Text shown below:

Title IX office offers graduate students new online training

Hatchet file photo
Hatchet file photo

The Title IX office is trying to educate more graduate students on sexual assault prevention by offering them a specialized online course.

This fall was the first time that graduate students were included in online trainings, officials confirmed this week. Experts in sexual assault prevention said that graduate students have different experiences with sexual violence than undergraduate students and require unique trainings.

Carrie Ross, the assistant director for sexual assault prevention and response, said in an email that graduate students often live and work away from GW and may have different family and relationship structures than undergraduates.

“Graduate students are a unique part of our campus community in that a majority of their lives tend to happen off campus,” Ross said. “It is important to understand that their daily lives vary from a traditional undergraduate student living on campus in a residence hall.”

Graduate students outnumbered undergraduates by about 4,000 students in 2015, but many take online courses and almost half live off campus, according to the Office of Institutional Research.

Graduate students can elect to take a version of “Think About it” offered through CampusClarity, Ross said. Undergraduate students are required to take a similar online course.

The program is recommended for all graduate students but is not mandatory, she said.

“We have been pleased with the level of participation to date, and the training remains open through the end of the semester,” Ross said.

The online program is only one part of the institution’s overall focus on sexual assault prevention, which includes working with the Division of Student Affairs and the Center for Student Engagement to deliver educational sessions during during Welcome Week and throughout the year, Ross said.

Gavin Coble, the director of policy and outreach for Students Against Sexual Assault, said the organization has recently begun discussing ways they can work more with graduate students. He said that even though many graduate students live off campus and can feel disconnected from the campus community, the University should still educate them on the University’s resources.

“We want to make sure they don’t feel separated from the system,” Coble said. “You could be 28 years old but if something happens to you, there is an office for you, an outlet for you, there is somewhere for you to go.”

The results of the University’s second unwanted sexual behavior were released late last month, but officials did not differentiate responses from graduate and undergraduate students. Of the 715 students who completed this year’s survey, about 55 percent were graduate students.

In the 2014 survey — the first of its kind at GW — most responses were broken down by graduate and undergraduate answers. Officials are now reevaluating their approach to the survey and are considering conducting it every two years, instead of annually.

Coble noted that the majority of respondents to the campus climate survey were graduate students, who have a “whole different layout” of how the University works. The survey did not indicate how many graduate students completed their undergraduate degrees at GW.

“You have to be careful how you give out these surveys because you don’t want your numbers to not be a factual representation of what is actually happening,” Coble said. “I would like to expand on that especially in terms of the survey results.”

The results from the first campus climate survey fueled student leaders’ efforts to call for mandatory in-person sexual assault prevention trainings at freshman orientation, which were expanded this year to include individualized in-person workshops.

Tracey Vitchers, a member of the advisory board of Culture of Respect, said some graduate students may be married or living with partners and could need more information on interpersonal and domestic violence.

She added that officials need data on these specific communities to properly address issues and develop effective programming.

“It’s really important to understand and have that specific data because without that specific data, it is going to be really difficult to create community needs serving prevention programming,” Vitchers said.

The universities of Iowa, California, Connecticut and Florida, as well as Rice and Clark universities, all require sexual assault education for incoming graduate students.

Becca Don, a behavioral health consultant at the University of Iowa who coordinates the mandatory sexual assault prevention programming for graduate students, said that undergraduate and graduate students are required to complete separate online sexual assault education programs at her university before they begin classes.

“No one likes to be talked down to,” Don said. “So if graduate students think they are competing the same program as undergraduate students who don’t yet have a concept of ‘the college experience,’ I believe they would be less likely to really take in the information that is presented.”

End of Text shown.
Provided records below:

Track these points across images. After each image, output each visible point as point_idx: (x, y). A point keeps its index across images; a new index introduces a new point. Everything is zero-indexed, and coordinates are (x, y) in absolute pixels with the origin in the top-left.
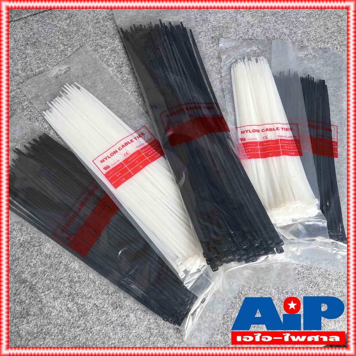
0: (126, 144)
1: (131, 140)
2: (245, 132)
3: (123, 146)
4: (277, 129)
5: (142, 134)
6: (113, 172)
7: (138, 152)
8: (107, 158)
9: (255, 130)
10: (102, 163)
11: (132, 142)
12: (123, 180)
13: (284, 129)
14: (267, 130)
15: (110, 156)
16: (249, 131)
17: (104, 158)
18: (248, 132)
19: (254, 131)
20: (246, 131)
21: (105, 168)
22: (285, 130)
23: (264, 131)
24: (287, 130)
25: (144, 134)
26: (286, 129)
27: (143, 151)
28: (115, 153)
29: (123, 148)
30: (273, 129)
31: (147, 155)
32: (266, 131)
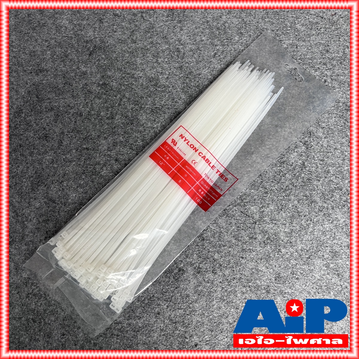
0: (207, 161)
1: (213, 166)
3: (204, 157)
5: (226, 178)
6: (170, 150)
7: (198, 176)
8: (187, 141)
10: (180, 136)
11: (212, 168)
12: (161, 163)
15: (189, 144)
17: (186, 138)
21: (174, 141)
25: (226, 181)
27: (202, 183)
28: (194, 150)
29: (202, 157)
31: (197, 188)
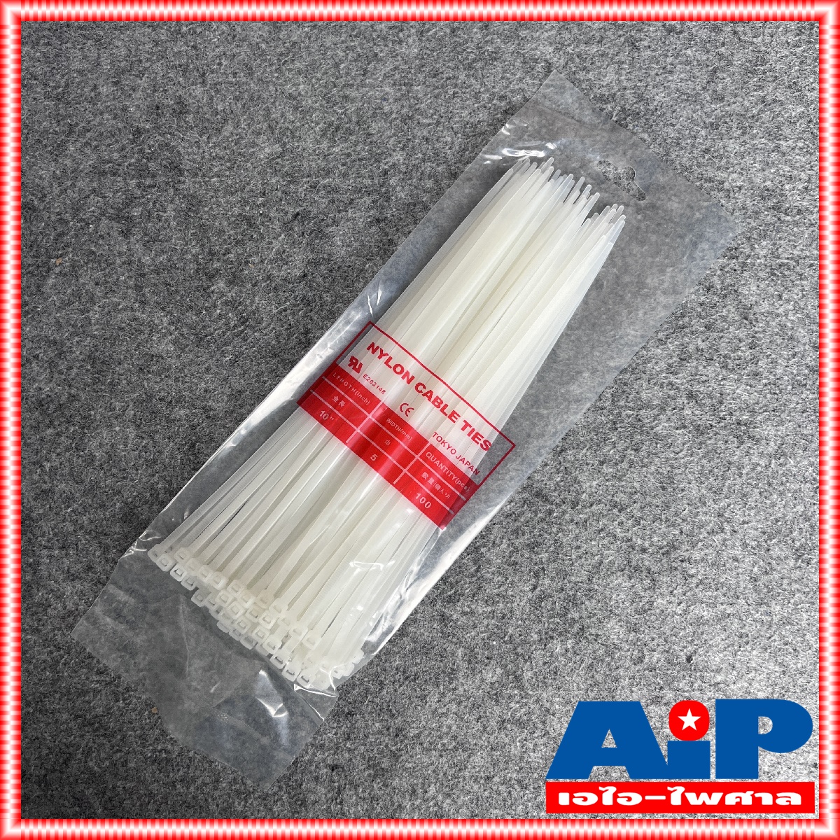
2: (378, 353)
4: (453, 416)
9: (403, 368)
13: (468, 429)
14: (429, 395)
16: (387, 358)
18: (385, 359)
19: (398, 369)
20: (382, 351)
22: (469, 435)
23: (421, 392)
24: (473, 439)
26: (477, 434)
30: (442, 406)
32: (425, 395)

End of Provided records.

▶ **Tasks for this exercise**:
1) According to the article on graduate student sexual assault training, how many students completed this year's survey?
2) From the article on graduate student sexual assault training, set down the passage beginning at the words "She added that" and ending after the words "incoming graduate students.".
The data has no connection to the article on graduate student sexual assault training.

▶ **Answers to the exercises**:
1) 715 students.

2)
She added that officials need data on these specific communities to properly address issues and develop effective programming.

“It’s really important to understand and have that specific data because without that specific data, it is going to be really difficult to create community needs serving prevention programming,” Vitchers said.

The universities of Iowa, California, Connecticut and Florida, as well as Rice and Clark universities, all require sexual assault education for incoming graduate students.